- [Written task] Every record below should be printed exactly as given.

(Dataset entries)
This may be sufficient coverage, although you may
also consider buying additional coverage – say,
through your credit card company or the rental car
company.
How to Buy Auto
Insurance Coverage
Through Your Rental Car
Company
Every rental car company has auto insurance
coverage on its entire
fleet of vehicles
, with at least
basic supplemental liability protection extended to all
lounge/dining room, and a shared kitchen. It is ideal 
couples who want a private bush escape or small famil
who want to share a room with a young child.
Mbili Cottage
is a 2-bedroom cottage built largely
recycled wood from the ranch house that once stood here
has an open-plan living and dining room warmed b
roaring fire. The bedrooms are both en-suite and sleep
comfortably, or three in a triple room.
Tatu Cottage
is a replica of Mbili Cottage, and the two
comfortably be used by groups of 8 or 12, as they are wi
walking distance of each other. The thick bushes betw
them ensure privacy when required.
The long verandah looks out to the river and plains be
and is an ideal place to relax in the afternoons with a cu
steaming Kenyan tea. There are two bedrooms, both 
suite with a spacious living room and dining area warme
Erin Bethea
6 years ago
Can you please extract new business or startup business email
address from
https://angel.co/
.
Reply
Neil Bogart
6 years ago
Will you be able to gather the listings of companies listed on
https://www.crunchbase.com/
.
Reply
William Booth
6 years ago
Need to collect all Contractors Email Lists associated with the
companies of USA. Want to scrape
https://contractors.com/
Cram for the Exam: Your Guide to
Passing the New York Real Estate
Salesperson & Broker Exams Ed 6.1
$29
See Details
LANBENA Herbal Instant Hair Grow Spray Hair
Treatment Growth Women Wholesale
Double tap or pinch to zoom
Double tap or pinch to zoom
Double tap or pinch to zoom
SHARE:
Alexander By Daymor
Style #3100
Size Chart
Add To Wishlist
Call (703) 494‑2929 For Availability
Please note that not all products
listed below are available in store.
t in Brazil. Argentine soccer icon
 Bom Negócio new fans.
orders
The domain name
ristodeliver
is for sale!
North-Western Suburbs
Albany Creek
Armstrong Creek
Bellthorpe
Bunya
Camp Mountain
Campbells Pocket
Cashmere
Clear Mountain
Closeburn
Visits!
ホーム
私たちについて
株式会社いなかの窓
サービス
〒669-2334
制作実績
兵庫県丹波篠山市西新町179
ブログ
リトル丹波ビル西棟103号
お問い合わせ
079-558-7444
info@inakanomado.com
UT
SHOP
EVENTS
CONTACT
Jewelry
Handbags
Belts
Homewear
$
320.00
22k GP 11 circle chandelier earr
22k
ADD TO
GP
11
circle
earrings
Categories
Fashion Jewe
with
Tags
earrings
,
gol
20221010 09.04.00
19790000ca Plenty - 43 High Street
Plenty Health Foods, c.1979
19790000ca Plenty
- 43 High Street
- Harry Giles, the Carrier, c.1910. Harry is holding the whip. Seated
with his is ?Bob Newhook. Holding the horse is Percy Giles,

- [Output]
This may be sufficient coverage, although you may
also consider buying additional coverage – say,
through your credit card company or the rental car
company.
How to Buy Auto
Insurance Coverage
Through Your Rental Car
Company
Every rental car company has auto insurance
coverage on its entire
fleet of vehicles
, with at least
basic supplemental liability protection extended to all
lounge/dining room, and a shared kitchen. It is ideal 
couples who want a private bush escape or small famil
who want to share a room with a young child.
Mbili Cottage
is a 2-bedroom cottage built largely
recycled wood from the ranch house that once stood here
has an open-plan living and dining room warmed b
roaring fire. The bedrooms are both en-suite and sleep
comfortably, or three in a triple room.
Tatu Cottage
is a replica of Mbili Cottage, and the two
comfortably be used by groups of 8 or 12, as they are wi
walking distance of each other. The thick bushes betw
them ensure privacy when required.
The long verandah looks out to the river and plains be
and is an ideal place to relax in the afternoons with a cu
steaming Kenyan tea. There are two bedrooms, both 
suite with a spacious living room and dining area warme
Erin Bethea
6 years ago
Can you please extract new business or startup business email
address from
https://angel.co/
.
Reply
Neil Bogart
6 years ago
Will you be able to gather the listings of companies listed on
https://www.crunchbase.com/
.
Reply
William Booth
6 years ago
Need to collect all Contractors Email Lists associated with the
companies of USA. Want to scrape
https://contractors.com/
Cram for the Exam: Your Guide to
Passing the New York Real Estate
Salesperson & Broker Exams Ed 6.1
$29
See Details
LANBENA Herbal Instant Hair Grow Spray Hair
Treatment Growth Women Wholesale
Double tap or pinch to zoom
Double tap or pinch to zoom
Double tap or pinch to zoom
SHARE:
Alexander By Daymor
Style #3100
Size Chart
Add To Wishlist
Call (703) 494‑2929 For Availability
Please note that not all products
listed below are available in store.
t in Brazil. Argentine soccer icon
 Bom Negócio new fans.
orders
The domain name
ristodeliver
is for sale!
North-Western Suburbs
Albany Creek
Armstrong Creek
Bellthorpe
Bunya
Camp Mountain
Campbells Pocket
Cashmere
Clear Mountain
Closeburn
Visits!
ホーム
私たちについて
株式会社いなかの窓
サービス
〒669-2334
制作実績
兵庫県丹波篠山市西新町179
ブログ
リトル丹波ビル西棟103号
お問い合わせ
079-558-7444
info@inakanomado.com
UT
SHOP
EVENTS
CONTACT
Jewelry
Handbags
Belts
Homewear
$
320.00
22k GP 11 circle chandelier earr
22k
ADD TO
GP
11
circle
earrings
Categories
Fashion Jewe
with
Tags
earrings
,
gol
20221010 09.04.00
19790000ca Plenty - 43 High Street
Plenty Health Foods, c.1979
19790000ca Plenty
- 43 High Street
- Harry Giles, the Carrier, c.1910. Harry is holding the whip. Seated
with his is ?Bob Newhook. Holding the horse is Percy Giles,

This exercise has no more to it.